A Cushing, in Oklahoma, principale regione petrolifera negli States, le scorte di greggio accumulate nei serbatoi sono aumentate del 48% da fine febbraio, salendo a 55 milioni. La capacità massima di stoccaggio è stata stimata a 76 milioni di barili. Di questo passo, i serbatoi rischiano di riempirsi del tutto e, a quel punto, le compagnie americane non avrebbero più dove depositare le loro estrazioni in eccesso, un fenomeno presente in altre aree del pianeta, specie in Asia. Nel Texas, alcune qualità di greggio vengono pagate dai clienti non più di 2 dollari, per cui crescono le probabilità che da qui a qualche settimana i produttori si vedano costretti a vendere il greggio gratis o, addirittura, a pagare i clienti per sbarazzarsene, essendo esaurito lo spazio fisico per lo stoccaggio.

E dire che la Cina starebbe raddoppiando l’accumulo di scorte a fini strategici.
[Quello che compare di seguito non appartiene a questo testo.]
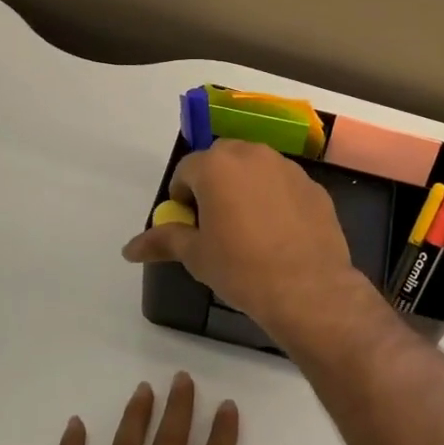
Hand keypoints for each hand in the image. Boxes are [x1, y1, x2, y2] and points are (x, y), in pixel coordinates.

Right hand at [121, 140, 369, 339]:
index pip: (186, 170)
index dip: (182, 197)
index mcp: (217, 166)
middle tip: (216, 222)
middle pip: (222, 160)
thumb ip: (163, 241)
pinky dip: (276, 199)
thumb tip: (129, 249)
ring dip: (246, 187)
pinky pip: (284, 185)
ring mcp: (289, 169)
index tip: (189, 225)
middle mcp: (253, 155)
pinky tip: (279, 234)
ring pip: (256, 168)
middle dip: (213, 183)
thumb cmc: (242, 269)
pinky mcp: (314, 187)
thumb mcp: (196, 256)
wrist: (308, 289)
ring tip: (249, 227)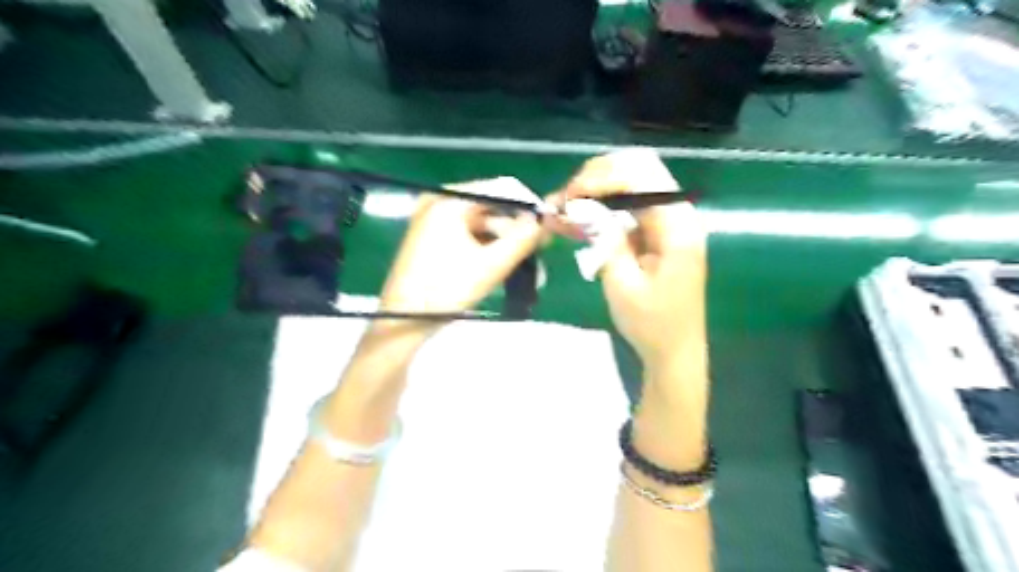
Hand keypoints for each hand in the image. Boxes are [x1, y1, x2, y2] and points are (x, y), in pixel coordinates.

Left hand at [372, 177, 545, 332]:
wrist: (401, 322)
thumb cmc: (445, 291)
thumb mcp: (491, 264)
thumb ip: (523, 238)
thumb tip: (546, 220)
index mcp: (449, 200)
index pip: (501, 188)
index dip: (528, 206)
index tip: (548, 227)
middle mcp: (439, 201)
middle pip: (491, 207)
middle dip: (516, 230)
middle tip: (539, 251)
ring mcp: (432, 219)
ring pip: (481, 223)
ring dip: (504, 243)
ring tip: (525, 266)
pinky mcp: (430, 237)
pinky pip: (467, 234)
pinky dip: (486, 248)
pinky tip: (501, 266)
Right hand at [557, 150, 710, 367]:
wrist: (674, 352)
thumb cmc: (651, 324)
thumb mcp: (622, 284)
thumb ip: (605, 239)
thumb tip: (582, 205)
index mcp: (677, 225)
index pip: (640, 176)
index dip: (601, 178)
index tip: (569, 197)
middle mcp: (677, 214)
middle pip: (637, 171)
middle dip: (597, 178)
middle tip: (564, 199)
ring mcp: (667, 223)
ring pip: (630, 187)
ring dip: (595, 192)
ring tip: (563, 208)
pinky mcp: (655, 235)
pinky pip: (626, 210)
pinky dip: (600, 211)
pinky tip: (575, 220)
Stando ai calcoli che sono stati effettuati confrontando con lo stesso periodo dello scorso anno i dati delle importazioni, sommate alla produzione interna e detratti i barili raffinati, emergerebbe che Pechino stia accantonando in forma di scorte oltre 900.000 barili in più ogni giorno, portandole a poco meno di 2 milioni.

E’ evidente come questa forma di domanda aggiuntiva non stia minimamente bastando a compensare il forte calo dei consumi mondiali.

Prezzi bassi anche nei prossimi mesi

A pagare il prezzo di questa condizione sono le compagnie americane, specie quelle attive nelle estrazioni di “shale”. Mediamente, avrebbero bisogno di non meno di 40 dollari al barile per coprire i costi, mentre qui siamo dinnanzi a un prezzo di mercato di circa tre volte inferiore. A rischio vi sono la sopravvivenza finanziaria delle stesse e migliaia di posti di lavoro. E ad oggi, le aspettative restano molto “fredde” anche per il resto dell’anno. I contratti “futures” sulle consegne per dicembre vengono chiusi a una media di 33,55 dollari e per il lontano dicembre del 2023 si registrano contrattazioni ad appena 41 dollari, segno che pur di liberarsi di greggio, alcune compagnie starebbero “svendendo” il petrolio anche per i prossimi anni.

Perché il crollo del petrolio manda nel panico Trump

Del resto, mai nella storia si era registrata una caduta così veloce e significativa dei consumi petroliferi nel mondo. E così, il cosiddetto “contango” – la differenza tra i prezzi spot e i prezzi futuri – s’impenna a oltre 18 dollari per le consegne a 8 mesi, ma già supera gli 8,50 dollari per giugno e sfiora i 15 dollari per luglio. Insomma, c’è molta offerta per l’oggi e solo in apparenza possiamo parlare di ottimismo per i prossimi mesi, dato che effettivamente i livelli a cui tenderebbero i prezzi resterebbero dimezzati a fine anno rispetto ai livelli di apertura di questo incredibile 2020.